Nevres'in eserleri şunlardır:

1. Mersiye-i Hazret-i Hüseyin: Bazı kaynaklarda 115 beyitlik küçük bir manzume olduğu belirtilen eser, muhtemelen 1289-90/1872-74 tarihleri arasında basılmış olmalıdır. Nevres, yeniden gözden geçirmek suretiyle daha sonra Dîvân'ına da aldığı (Kaya 2007: 186) ve hayli beğenilmiş olan bu mersiyesini, Muhteşem-i Kâşânî’nin Kerbelâ Mersiyesi’nden esinlenerek yazmış ve bir beyti hariç, tercüme olmayıp tamamen orijinal olduğunu belirtmiştir. Dîvân'daki şekli 12 bentlik bir terkîb-i bend olup toplam 96 beyitten oluşan mersiyenin yazma nüshaları da bulunmaktadır.

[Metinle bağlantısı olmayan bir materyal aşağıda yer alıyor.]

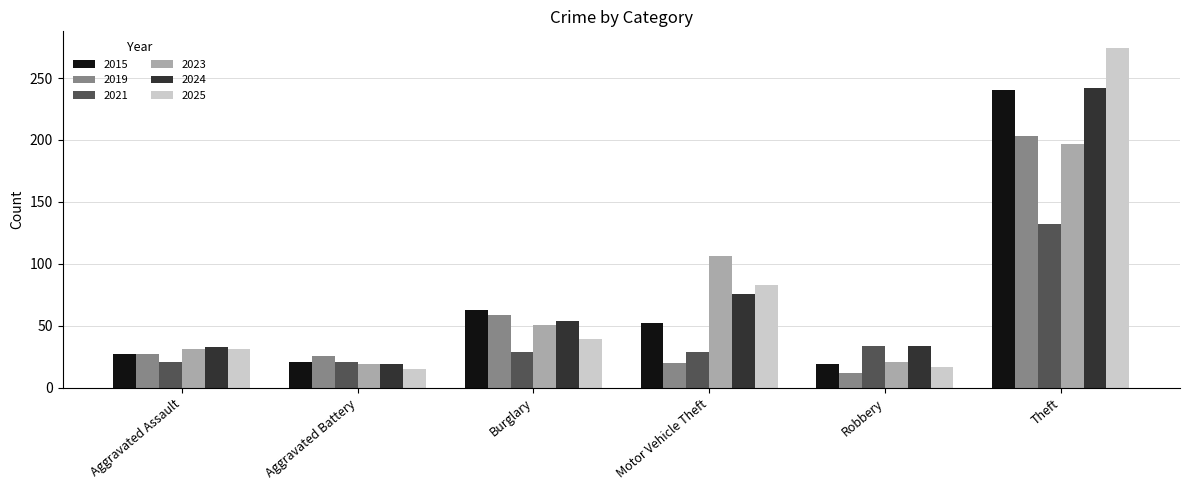

At which label is 2015 closest to 129?

Burglary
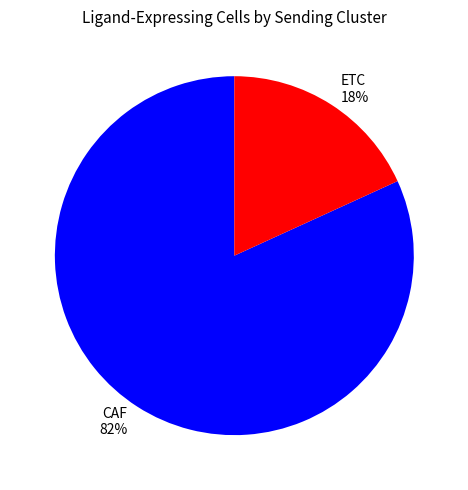

Which slice is the largest?

CAF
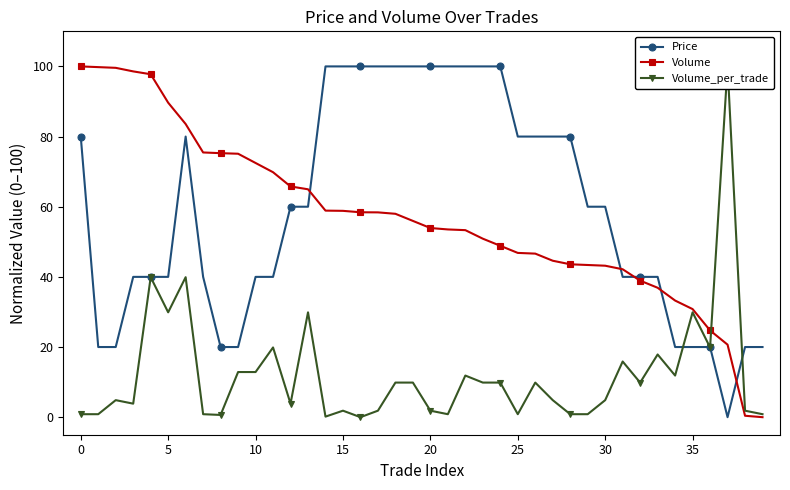

Reading right to left, transcribe all the data shown in this chart.

Price: 20.0	20.0	0.0	20.0	20.0	20.0	40.0	40.0	40.0	60.0	60.0	80.0	80.0	80.0	80.0	100.0	100.0	100.0	100.0	100.0	100.0	100.0	100.0	100.0	100.0	100.0	60.0	60.0	40.0	40.0	20.0	20.0	40.0	80.0	40.0	40.0	40.0	20.0	20.0	80.0
Volume: 0.0	0.4	20.7	24.7	30.8	33.2	36.9	38.9	42.2	43.2	43.4	43.6	44.6	46.6	46.8	48.9	50.9	53.3	53.5	53.9	56.0	58.0	58.4	58.4	58.8	58.9	65.0	65.8	69.8	72.5	75.1	75.3	75.5	83.6	89.7	97.8	98.6	99.6	99.8	100.0
Volume_per_trade: 0.9	1.9	100.0	19.9	29.9	11.9	17.9	9.9	15.9	4.9	0.9	0.9	4.9	9.9	0.9	9.9	9.9	11.9	0.9	1.9	9.9	9.9	1.9	0.0	1.9	0.2	29.9	3.9	19.9	12.9	12.9	0.6	0.9	39.9	29.9	39.9	3.9	4.9	0.9	0.9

2. Destâr-ı Hayâl: İlk olarak 1289/1872’de basılmış, ardından Dîvân'a da alınmış olan Destâr-ı Hayâl 551 beyitlik bir mesnevidir. Öğüt yanı ağır basan ahlaki mesneviler kategorisine dâhil edilebilecek olan eser, temelde aynı ana düşünce etrafında kurgulanmış Kıssa-i Emirzâde, Hikâye-i Kimyâger, Destâr-ı Hayâl, Hikâye-i Rûbâh, Hikâye-i Baht u Cehd, Hikâye-i Sühandân adlı altı ayrı hikâyeden oluşmaktadır.

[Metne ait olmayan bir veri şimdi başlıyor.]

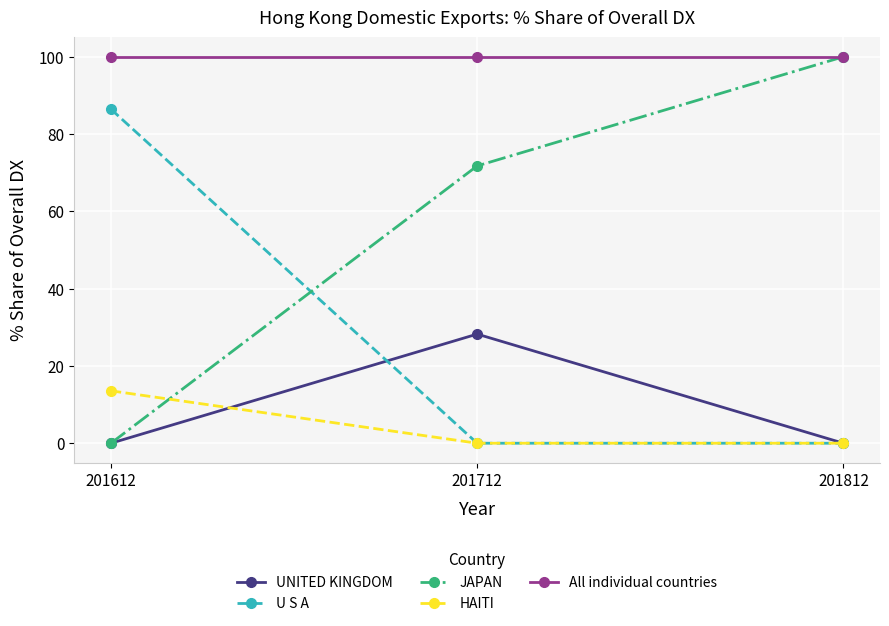

What is the value of the U S A point at the 1st from the left?

86.4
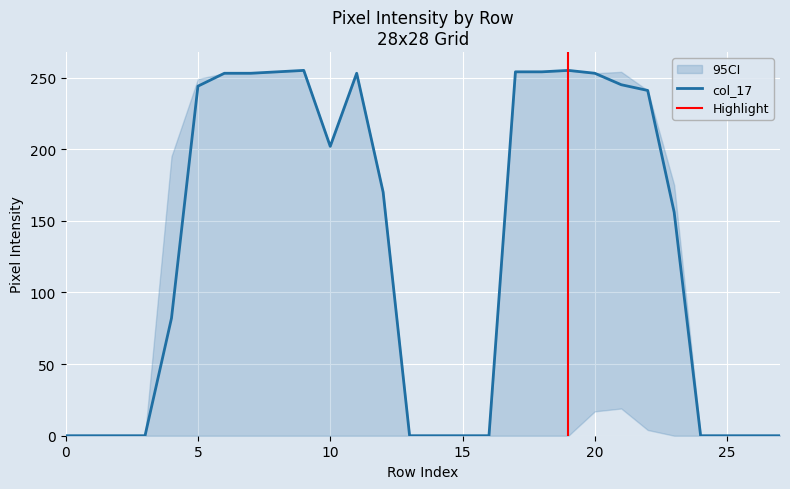

What is the maximum value for col_17?

255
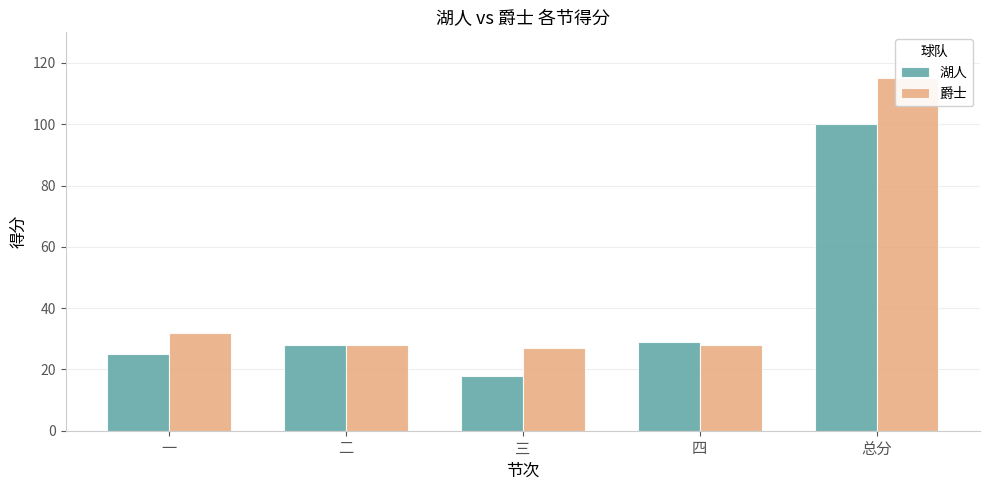

At which label is 爵士 closest to 71?

一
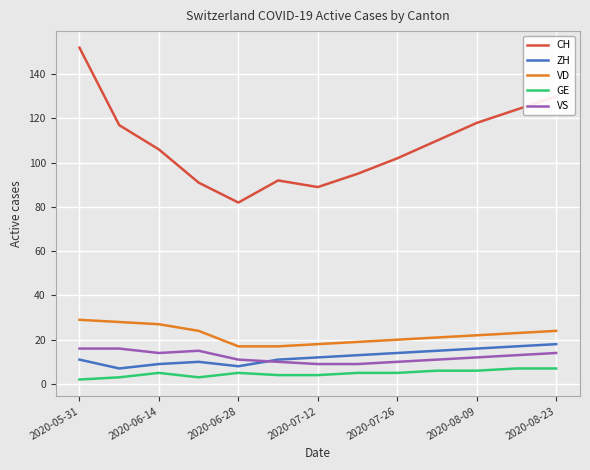

How many GE values are between 4 and 6?

8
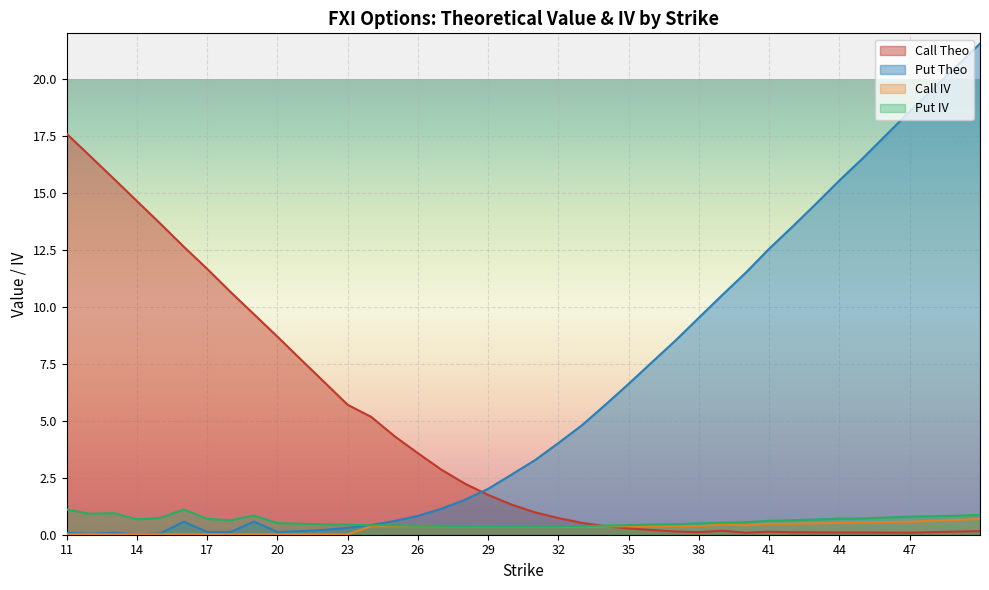

Which series has the widest spread of values?

Put Theo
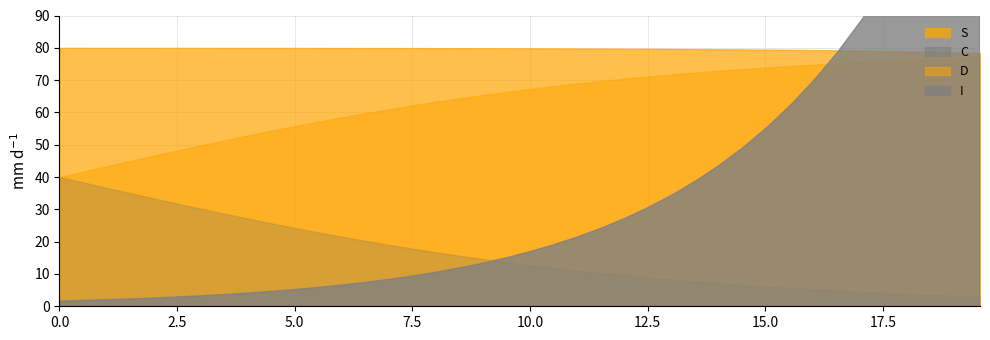

What is the total value across all series at 28?

16.0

3. Dîvân: Şairin Türk, Fars ve Arap dillerinde söylediği şiirlerini topladığı yazma Dîvân'ı, vüzeradan İzmirli Emîn Muhlis Paşa tarafından alınıp sonradan kaybedildiğinden elinde ancak dağınık hâldeki şiir müsveddeleri kalan Nevres, hastalığı sebebiyle bunları bir araya getirecek gücü kendinde bulamaz. Yûsuf Kâmil Paşa, Nevres’in şiirlerini toplayıp neşre hazırlaması için Ziyâ Paşa’yı teşvik eder ve ayrıca basım masraflarını üstlenir. 1290/1873 yılında İstanbul’da basılan 337 sayfa tutarındaki Dîvân bu hâliyle, bir dîvânçe hacmindeki Farsça şiirlerini, bir miktar Arapça şiirini, bazı mektupları ile mersiyesi gibi küçük eserlerini ve mesnevilerini ihtiva etmektedir. Dîvân'da Türkçe şiirler olarak 16 kaside, 3 terkib-i bend, 2 muhammes, 1 müsemmen, 34 kıtʻa, bir kısmı gazeliyyat bölümü dışında bulunan toplam 344 gazel, 5 nazm, 2 tahmis, 7 şarkı, 2 müstezad, 1 muʻaşşer, 17 rubai, 27 dü-beyt, 51 (müfred, matlaʻ, maktaʻ), 1 arzuhâl ve 2 mesnevi bulunmaktadır. Dîvân'ını Şirvânî-zâde Mehmed Rüşdü Paşa’ya takdim eden Nevres, eserin sonuna eklediği “Muhtıra-i Nâzım” başlıklı bölümde ise okuyucuyu Dîvân'ın neşri konusunda bilgilendirmeye ve bazı hususlarda uyarmaya çalışmıştır.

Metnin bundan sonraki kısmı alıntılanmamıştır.